■ **INSTRUCTION**
Please return the full listing. Every line must match exactly.
[MATERIAL SHOWN]
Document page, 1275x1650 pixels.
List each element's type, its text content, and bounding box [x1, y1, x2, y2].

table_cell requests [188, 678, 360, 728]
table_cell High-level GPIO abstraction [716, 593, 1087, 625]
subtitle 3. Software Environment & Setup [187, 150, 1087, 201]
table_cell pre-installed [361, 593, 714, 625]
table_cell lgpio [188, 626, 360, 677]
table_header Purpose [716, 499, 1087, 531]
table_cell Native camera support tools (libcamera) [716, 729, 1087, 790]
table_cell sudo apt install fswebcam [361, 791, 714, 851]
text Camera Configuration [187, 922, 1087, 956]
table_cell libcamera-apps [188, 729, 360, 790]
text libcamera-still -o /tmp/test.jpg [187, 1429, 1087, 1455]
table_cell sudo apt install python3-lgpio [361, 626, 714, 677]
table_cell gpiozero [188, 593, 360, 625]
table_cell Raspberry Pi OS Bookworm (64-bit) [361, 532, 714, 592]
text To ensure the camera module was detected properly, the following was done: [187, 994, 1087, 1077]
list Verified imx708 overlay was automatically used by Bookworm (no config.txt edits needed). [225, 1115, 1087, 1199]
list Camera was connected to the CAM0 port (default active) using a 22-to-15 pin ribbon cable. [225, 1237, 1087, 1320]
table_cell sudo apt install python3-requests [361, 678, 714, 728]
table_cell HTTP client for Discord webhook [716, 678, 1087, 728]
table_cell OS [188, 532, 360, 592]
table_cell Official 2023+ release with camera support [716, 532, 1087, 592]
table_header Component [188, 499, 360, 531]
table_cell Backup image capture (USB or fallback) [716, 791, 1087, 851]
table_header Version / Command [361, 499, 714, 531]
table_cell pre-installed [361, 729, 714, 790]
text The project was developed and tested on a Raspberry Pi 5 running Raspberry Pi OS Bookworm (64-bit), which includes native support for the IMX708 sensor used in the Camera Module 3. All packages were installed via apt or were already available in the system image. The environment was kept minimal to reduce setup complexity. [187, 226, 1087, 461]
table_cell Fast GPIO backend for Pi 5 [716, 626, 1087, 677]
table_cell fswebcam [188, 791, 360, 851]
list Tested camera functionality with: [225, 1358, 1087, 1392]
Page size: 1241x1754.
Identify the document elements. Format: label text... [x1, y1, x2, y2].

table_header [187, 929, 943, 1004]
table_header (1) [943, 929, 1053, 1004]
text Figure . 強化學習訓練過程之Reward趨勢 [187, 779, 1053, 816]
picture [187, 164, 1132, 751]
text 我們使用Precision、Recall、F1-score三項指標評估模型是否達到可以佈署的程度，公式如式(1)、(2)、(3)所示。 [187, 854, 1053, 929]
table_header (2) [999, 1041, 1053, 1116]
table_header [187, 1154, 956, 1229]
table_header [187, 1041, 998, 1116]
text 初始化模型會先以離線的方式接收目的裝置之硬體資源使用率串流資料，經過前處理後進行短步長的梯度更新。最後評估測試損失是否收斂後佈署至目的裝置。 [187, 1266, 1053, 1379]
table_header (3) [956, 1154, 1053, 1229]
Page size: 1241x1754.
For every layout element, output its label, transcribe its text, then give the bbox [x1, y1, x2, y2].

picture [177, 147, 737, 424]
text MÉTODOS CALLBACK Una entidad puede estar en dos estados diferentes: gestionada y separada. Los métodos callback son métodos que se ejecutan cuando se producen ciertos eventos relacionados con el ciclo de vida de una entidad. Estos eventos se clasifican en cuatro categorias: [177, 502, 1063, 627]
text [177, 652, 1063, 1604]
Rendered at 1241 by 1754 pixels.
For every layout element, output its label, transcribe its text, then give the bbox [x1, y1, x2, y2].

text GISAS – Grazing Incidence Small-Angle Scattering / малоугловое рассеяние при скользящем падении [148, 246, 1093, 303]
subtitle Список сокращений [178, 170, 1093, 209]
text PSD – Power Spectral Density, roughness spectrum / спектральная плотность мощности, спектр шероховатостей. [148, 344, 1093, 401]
[/MATERIAL SHOWN]
■ **SOLUTION TO THE PROBLEM**
Document page, 1275x1650 pixels.
List each element's type, its text content, and bounding box [x1, y1, x2, y2].

table_cell requests [188, 678, 360, 728]
table_cell High-level GPIO abstraction [716, 593, 1087, 625]
subtitle 3. Software Environment & Setup [187, 150, 1087, 201]
table_cell pre-installed [361, 593, 714, 625]
table_cell lgpio [188, 626, 360, 677]
table_header Purpose [716, 499, 1087, 531]
table_cell Native camera support tools (libcamera) [716, 729, 1087, 790]
table_cell sudo apt install fswebcam [361, 791, 714, 851]
text Camera Configuration [187, 922, 1087, 956]
table_cell libcamera-apps [188, 729, 360, 790]
text libcamera-still -o /tmp/test.jpg [187, 1429, 1087, 1455]
table_cell sudo apt install python3-lgpio [361, 626, 714, 677]
table_cell gpiozero [188, 593, 360, 625]
table_cell Raspberry Pi OS Bookworm (64-bit) [361, 532, 714, 592]
text To ensure the camera module was detected properly, the following was done: [187, 994, 1087, 1077]
list Verified imx708 overlay was automatically used by Bookworm (no config.txt edits needed). [225, 1115, 1087, 1199]
list Camera was connected to the CAM0 port (default active) using a 22-to-15 pin ribbon cable. [225, 1237, 1087, 1320]
table_cell sudo apt install python3-requests [361, 678, 714, 728]
table_cell HTTP client for Discord webhook [716, 678, 1087, 728]
table_cell OS [188, 532, 360, 592]
table_cell Official 2023+ release with camera support [716, 532, 1087, 592]
table_header Component [188, 499, 360, 531]
table_cell Backup image capture (USB or fallback) [716, 791, 1087, 851]
table_header Version / Command [361, 499, 714, 531]
table_cell pre-installed [361, 729, 714, 790]
text The project was developed and tested on a Raspberry Pi 5 running Raspberry Pi OS Bookworm (64-bit), which includes native support for the IMX708 sensor used in the Camera Module 3. All packages were installed via apt or were already available in the system image. The environment was kept minimal to reduce setup complexity. [187, 226, 1087, 461]
table_cell Fast GPIO backend for Pi 5 [716, 626, 1087, 677]
table_cell fswebcam [188, 791, 360, 851]
list Tested camera functionality with: [225, 1358, 1087, 1392]
Page size: 1241x1754.
Identify the document elements. Format: label text... [x1, y1, x2, y2].

table_header [187, 929, 943, 1004]
table_header (1) [943, 929, 1053, 1004]
text Figure . 強化學習訓練過程之Reward趨勢 [187, 779, 1053, 816]
picture [187, 164, 1132, 751]
text 我們使用Precision、Recall、F1-score三項指標評估模型是否達到可以佈署的程度，公式如式(1)、(2)、(3)所示。 [187, 854, 1053, 929]
table_header (2) [999, 1041, 1053, 1116]
table_header [187, 1154, 956, 1229]
table_header [187, 1041, 998, 1116]
text 初始化模型會先以離線的方式接收目的裝置之硬體資源使用率串流資料，經過前處理後進行短步長的梯度更新。最後評估測試損失是否收斂後佈署至目的裝置。 [187, 1266, 1053, 1379]
table_header (3) [956, 1154, 1053, 1229]
Page size: 1241x1754.
For every layout element, output its label, transcribe its text, then give the bbox [x1, y1, x2, y2].

picture [177, 147, 737, 424]
text MÉTODOS CALLBACK Una entidad puede estar en dos estados diferentes: gestionada y separada. Los métodos callback son métodos que se ejecutan cuando se producen ciertos eventos relacionados con el ciclo de vida de una entidad. Estos eventos se clasifican en cuatro categorias: [177, 502, 1063, 627]
text [177, 652, 1063, 1604]
Rendered at 1241 by 1754 pixels.
For every layout element, output its label, transcribe its text, then give the bbox [x1, y1, x2, y2].

text GISAS – Grazing Incidence Small-Angle Scattering / малоугловое рассеяние при скользящем падении [148, 246, 1093, 303]
subtitle Список сокращений [178, 170, 1093, 209]
text PSD – Power Spectral Density, roughness spectrum / спектральная плотность мощности, спектр шероховатостей. [148, 344, 1093, 401]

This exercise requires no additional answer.